* Text extract *
# # # # #

How to get the pid of a process and invoke kill -9 on it in the shell script?

First of all; "kill -9" should be a last resort.

You can use the kill command to send different signals to a process. The default signal sent by kill is 15 (called SIGTERM). Processes usually catch this signal, clean up and then exit. When you send the SIGKILL signal (-9) a process has no choice but to exit immediately. This may cause corrupted files and leave state files and open sockets that might cause problems when you restart the process. The -9 signal can not be ignored by a process.

This is how I would do it:

#!/bin/bash

# Getting the PID of the process
PID=`pgrep gld_http`

# Number of seconds to wait before using "kill -9"
WAIT_SECONDS=10

# Counter to keep count of how many seconds have passed
count=0

while kill $PID > /dev/null
do
    # Wait for one second
    sleep 1
    # Increment the second counter
    ((count++))

    # Has the process been killed? If so, exit the loop.

# # # # #

* Challenge *
Reproduce the passage on stopping a process from the words "First of all;" through "by a process.", renaming "SIGTERM" to "TERM" wherever it occurs.

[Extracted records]
# # # # #

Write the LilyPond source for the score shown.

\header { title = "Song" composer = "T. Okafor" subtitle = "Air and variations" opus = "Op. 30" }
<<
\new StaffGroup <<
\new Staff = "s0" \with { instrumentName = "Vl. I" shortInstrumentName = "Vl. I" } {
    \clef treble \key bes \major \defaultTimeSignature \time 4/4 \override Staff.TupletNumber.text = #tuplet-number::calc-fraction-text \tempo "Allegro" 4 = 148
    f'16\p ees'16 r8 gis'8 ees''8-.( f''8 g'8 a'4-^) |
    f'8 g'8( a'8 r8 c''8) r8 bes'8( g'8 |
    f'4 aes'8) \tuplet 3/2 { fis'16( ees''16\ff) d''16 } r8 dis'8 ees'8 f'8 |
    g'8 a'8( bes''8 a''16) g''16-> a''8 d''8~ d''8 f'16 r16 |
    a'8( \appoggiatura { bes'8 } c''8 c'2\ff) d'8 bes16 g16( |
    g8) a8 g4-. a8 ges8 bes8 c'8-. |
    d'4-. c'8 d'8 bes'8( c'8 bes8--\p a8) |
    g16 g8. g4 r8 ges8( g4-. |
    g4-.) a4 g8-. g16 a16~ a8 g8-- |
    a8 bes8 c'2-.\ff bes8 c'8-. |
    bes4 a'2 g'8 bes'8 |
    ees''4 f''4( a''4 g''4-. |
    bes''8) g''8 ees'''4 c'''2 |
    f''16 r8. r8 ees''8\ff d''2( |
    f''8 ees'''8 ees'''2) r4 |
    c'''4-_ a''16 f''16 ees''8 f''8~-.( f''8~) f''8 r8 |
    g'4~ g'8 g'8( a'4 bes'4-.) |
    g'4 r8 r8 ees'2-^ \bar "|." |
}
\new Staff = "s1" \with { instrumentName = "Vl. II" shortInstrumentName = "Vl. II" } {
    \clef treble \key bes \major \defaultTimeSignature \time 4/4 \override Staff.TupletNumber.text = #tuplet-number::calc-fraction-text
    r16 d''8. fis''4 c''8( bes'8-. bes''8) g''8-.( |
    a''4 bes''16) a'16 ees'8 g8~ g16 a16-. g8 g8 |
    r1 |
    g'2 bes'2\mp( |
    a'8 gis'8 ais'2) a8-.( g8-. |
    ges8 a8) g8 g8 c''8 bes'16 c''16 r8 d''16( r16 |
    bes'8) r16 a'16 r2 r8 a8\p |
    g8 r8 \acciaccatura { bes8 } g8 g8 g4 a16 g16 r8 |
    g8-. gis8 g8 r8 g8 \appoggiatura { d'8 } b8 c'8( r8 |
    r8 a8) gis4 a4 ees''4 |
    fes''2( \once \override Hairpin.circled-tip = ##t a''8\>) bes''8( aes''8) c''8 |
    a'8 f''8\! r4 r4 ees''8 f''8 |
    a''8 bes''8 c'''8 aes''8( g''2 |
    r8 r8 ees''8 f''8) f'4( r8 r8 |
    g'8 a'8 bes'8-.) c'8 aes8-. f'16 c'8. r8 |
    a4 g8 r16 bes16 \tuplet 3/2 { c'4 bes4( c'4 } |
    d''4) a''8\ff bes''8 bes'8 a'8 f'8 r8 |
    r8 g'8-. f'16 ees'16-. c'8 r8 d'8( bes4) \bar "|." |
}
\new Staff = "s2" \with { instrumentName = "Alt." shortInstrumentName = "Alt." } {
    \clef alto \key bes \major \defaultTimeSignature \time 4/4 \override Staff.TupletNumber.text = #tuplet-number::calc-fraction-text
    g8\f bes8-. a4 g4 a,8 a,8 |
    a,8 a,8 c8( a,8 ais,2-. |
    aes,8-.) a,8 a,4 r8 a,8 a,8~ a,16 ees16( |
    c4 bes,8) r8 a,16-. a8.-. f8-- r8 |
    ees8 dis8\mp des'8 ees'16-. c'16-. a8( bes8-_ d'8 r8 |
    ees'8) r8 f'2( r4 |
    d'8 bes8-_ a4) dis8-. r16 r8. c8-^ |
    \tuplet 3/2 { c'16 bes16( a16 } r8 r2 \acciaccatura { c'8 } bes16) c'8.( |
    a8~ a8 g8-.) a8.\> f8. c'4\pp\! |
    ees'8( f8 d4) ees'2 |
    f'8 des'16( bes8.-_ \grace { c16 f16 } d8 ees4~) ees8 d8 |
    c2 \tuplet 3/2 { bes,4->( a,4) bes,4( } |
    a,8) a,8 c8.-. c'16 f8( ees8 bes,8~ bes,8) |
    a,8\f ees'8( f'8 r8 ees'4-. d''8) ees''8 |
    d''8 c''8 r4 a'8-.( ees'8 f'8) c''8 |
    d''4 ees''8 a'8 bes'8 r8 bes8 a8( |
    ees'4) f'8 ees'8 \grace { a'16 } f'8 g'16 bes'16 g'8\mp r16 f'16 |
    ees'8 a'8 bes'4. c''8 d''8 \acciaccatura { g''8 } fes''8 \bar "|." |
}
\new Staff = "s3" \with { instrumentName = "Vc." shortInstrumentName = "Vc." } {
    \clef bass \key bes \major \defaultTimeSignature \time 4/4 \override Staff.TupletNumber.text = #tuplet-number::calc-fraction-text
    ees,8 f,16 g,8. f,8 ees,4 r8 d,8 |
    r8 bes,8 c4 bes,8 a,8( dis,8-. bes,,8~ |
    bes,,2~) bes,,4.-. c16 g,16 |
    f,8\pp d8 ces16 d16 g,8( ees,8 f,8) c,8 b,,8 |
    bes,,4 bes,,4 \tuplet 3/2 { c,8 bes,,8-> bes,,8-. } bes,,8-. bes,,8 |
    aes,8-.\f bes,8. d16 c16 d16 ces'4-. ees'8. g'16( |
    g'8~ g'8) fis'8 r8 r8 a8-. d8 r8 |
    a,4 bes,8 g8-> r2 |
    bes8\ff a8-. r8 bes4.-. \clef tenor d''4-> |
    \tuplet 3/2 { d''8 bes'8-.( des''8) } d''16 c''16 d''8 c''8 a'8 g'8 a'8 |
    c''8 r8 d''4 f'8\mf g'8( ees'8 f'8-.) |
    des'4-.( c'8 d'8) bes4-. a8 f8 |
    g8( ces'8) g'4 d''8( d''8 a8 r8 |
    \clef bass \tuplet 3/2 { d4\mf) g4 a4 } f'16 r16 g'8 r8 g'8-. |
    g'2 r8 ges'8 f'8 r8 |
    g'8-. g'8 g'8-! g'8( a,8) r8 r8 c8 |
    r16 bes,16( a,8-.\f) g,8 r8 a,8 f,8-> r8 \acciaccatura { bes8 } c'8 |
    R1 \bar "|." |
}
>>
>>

# # # # #

* Written response *
First of all; "kill -9" should be a last resort.

You can use the kill command to send different signals to a process. The default signal sent by kill is 15 (called TERM). Processes usually catch this signal, clean up and then exit. When you send the SIGKILL signal (-9) a process has no choice but to exit immediately. This may cause corrupted files and leave state files and open sockets that might cause problems when you restart the process. The -9 signal can not be ignored by a process.